The primary right ascension and declination columns (as indicated by the ZZEXT fields) should use J2000 coordinates. While other coordinate systems may be used within Browse for cone-searches, positional cross-correlations are not feasible when the base coordinate systems are different. If a table is supplied with coordinates in a different system, then new columns should be added to the table in J2000 coordinates and these new columns should be made the primary positional fields. Conventionally, the primary position fields have the names 'ra' and 'dec'.
Times and dates should be stored in Modified Julian Day (MJD) numbers. Dates may be specified using integer values, while real numbers should be used for finer grained times.

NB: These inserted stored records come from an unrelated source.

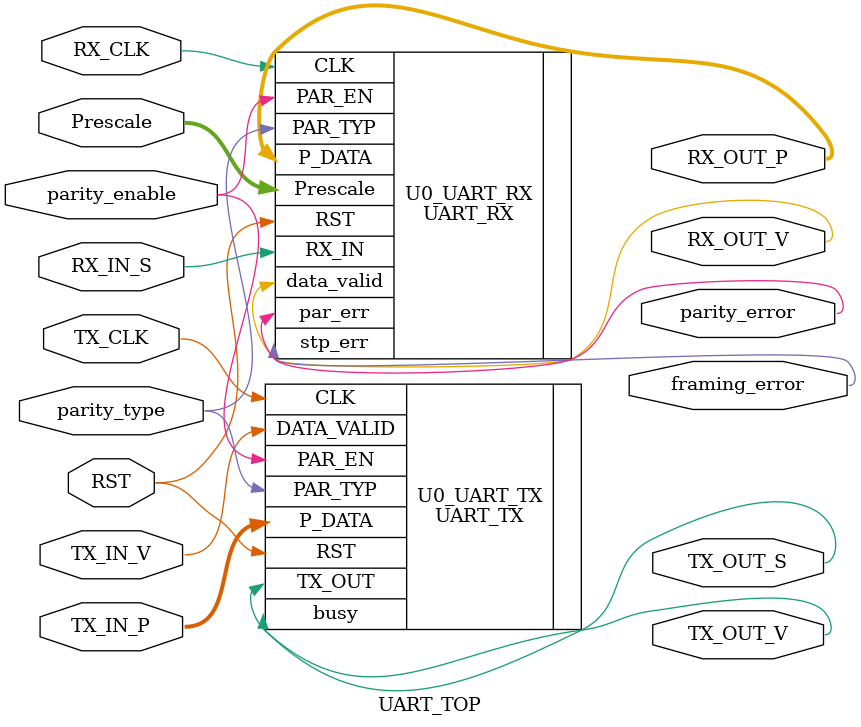
<source format=v>
module UART_TOP # ( parameter DATA_WIDTH = 8)

(
 input   wire                          RST,
 input   wire                          TX_CLK,
 input   wire                          RX_CLK,
 input   wire                          RX_IN_S,
 output  wire   [DATA_WIDTH-1:0]       RX_OUT_P, 
 output  wire                          RX_OUT_V,
 input   wire   [DATA_WIDTH-1:0]       TX_IN_P, 
 input   wire                          TX_IN_V, 
 output  wire                          TX_OUT_S,
 output  wire                          TX_OUT_V,  
 input   wire   [5:0]                  Prescale, 
 input   wire                          parity_enable,
 input   wire                          parity_type,
 output  wire                          parity_error,
 output  wire                          framing_error
);


UART_TX U0_UART_TX (
.CLK(TX_CLK),
.RST(RST),
.P_DATA(TX_IN_P),
.DATA_VALID(TX_IN_V),
.PAR_EN(parity_enable),
.PAR_TYP(parity_type), 
.TX_OUT(TX_OUT_S),
.busy(TX_OUT_V)
);
 
 
UART_RX U0_UART_RX (
.CLK(RX_CLK),
.RST(RST),
.RX_IN(RX_IN_S),
.Prescale(Prescale),
.PAR_EN(parity_enable),
.PAR_TYP(parity_type),
.P_DATA(RX_OUT_P), 
.data_valid(RX_OUT_V),
.par_err(parity_error),
.stp_err(framing_error)
);
 



endmodule
 

</source>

Double precision values allow time resolution of a few microseconds which is usually enough for catalog data.
A class field should normally be used only for information on object classes using the HEASARC standard set of source classes.
The table priority should be used to highlight the key tables for a given mission which may have priorities of 2 or 3. Tables made redundant by newer versions should be given priorities of 8 or 9. Typical object tables usually are given a priority of 5.
The default search radius should normally reflect either the size of the observation or the positional uncertainty of the source position.